I pinned the patchwork piece and the cotton together and started to hand embroider. I didn't mark on the fabric but used pins as a rough guide, I chose a simple running stitch for one and cross stitch for the other.
The last step is to place your backing piece of linen right sides together on top of the patchwork piece & batting, with the batting therefore lying at the bottom of this sandwich. Sew around leaving a gap for turning and hand-sew closed.
Drawstring bags instead of wrapping paper
I had forgotten to buy some more brown paper this year to wrap presents. I didn’t have the time to go seek out some in a shop, so I thought it would be nice and more sustainable to make drawstring bags in which to put all the gifts, and which doubled as a present itself! I had enough leftover fabric from the Willow and Wiksten to make matching bags, and for my brother's I used leftovers I had in my stash.
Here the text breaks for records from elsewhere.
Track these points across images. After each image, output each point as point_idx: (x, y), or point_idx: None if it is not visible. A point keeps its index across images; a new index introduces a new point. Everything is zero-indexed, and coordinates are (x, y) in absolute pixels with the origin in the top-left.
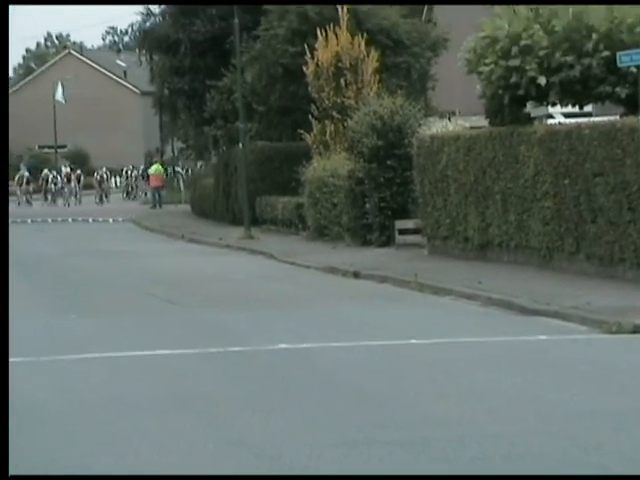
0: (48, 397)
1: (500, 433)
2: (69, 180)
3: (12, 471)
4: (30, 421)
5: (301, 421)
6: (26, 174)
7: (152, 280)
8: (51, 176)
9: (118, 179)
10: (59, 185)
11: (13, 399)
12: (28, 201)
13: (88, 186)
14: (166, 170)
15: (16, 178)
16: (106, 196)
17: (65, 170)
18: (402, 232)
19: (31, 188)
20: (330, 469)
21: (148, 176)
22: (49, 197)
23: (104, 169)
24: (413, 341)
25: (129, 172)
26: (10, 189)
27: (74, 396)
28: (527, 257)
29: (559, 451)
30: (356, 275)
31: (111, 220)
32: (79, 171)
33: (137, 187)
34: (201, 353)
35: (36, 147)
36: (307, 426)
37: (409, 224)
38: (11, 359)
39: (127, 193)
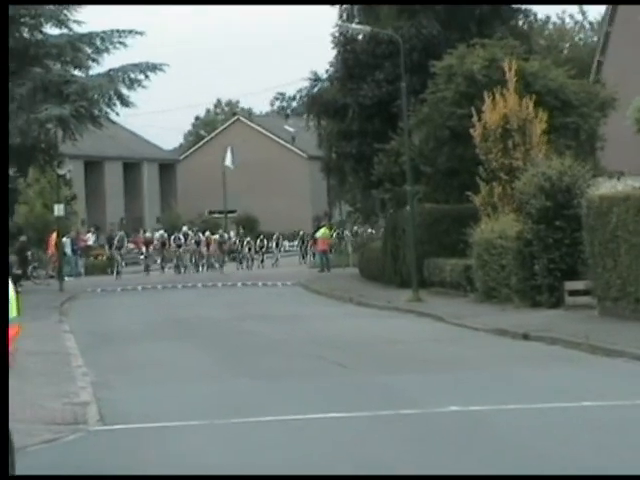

I was making these at the eleventh hour.
I followed my own drawstring bag tutorial that I wrote up (haha) for ease, and then for the Indigo Twill bag I made a gusset so that it had more of a base. I used this good tutorial by Purl Soho for that. I was put off my making a gusset with the linen bag because I wanted to french the seams, and I'm not sure if it's possible to do that with a gusset, or at least I didn't have time to think for that long about it and work it out. I didn't french my Indigo twill bag as it is far too thick a fabric, I zigzagged instead.
Luckily I also had enough trimmings in my stash and in the right colours to match my other bags.
The Indigo twill drawstring is my favourite. As it's a structured fabric it works really well with a wider base and the sides still stand up when the drawstring is undone. It would be a great knitter's project bag. Because the fabric is so much thicker, it's not possible to pull the drawstring all the way closed (see below). I therefore added a big snap fastener in the middle just below the drawstring channel so that it can be closed. This is really nice because you can then leave the drawstring undrawn and still close the bag. I just love this fabric, it would make a perfect Foreman.
I made little care labels that I pinned onto the garments/objects letting people know what they were, the fabric content and how to wash and not to tumble dry. Given the little time I had this year I'm very pleased that it was a success and I got everything I wanted to done. I ideally wanted to make six rather than four napkins, and as per my perfectionist personality, I kept thinking of new little makes to add to people's collections. Despite my nature though, I was good at making sure I didn't tire myself out making presents and even though I wanted to, I kept reminding myself that I don't need to "do it all", and that what I had made already was enough.
I am looking forward to getting back to making something for myself, I started a York Apron in November which remains half done because I didn't have 7 metres of bias in my stash. I've just recently bought some so hoping this can resume soon. I have instead been doing a tiny bit of knitting over December, I managed a snood and a few more lines of my cardigan. But of course, I need to first make David's Fairfield, and my maker's vouchers!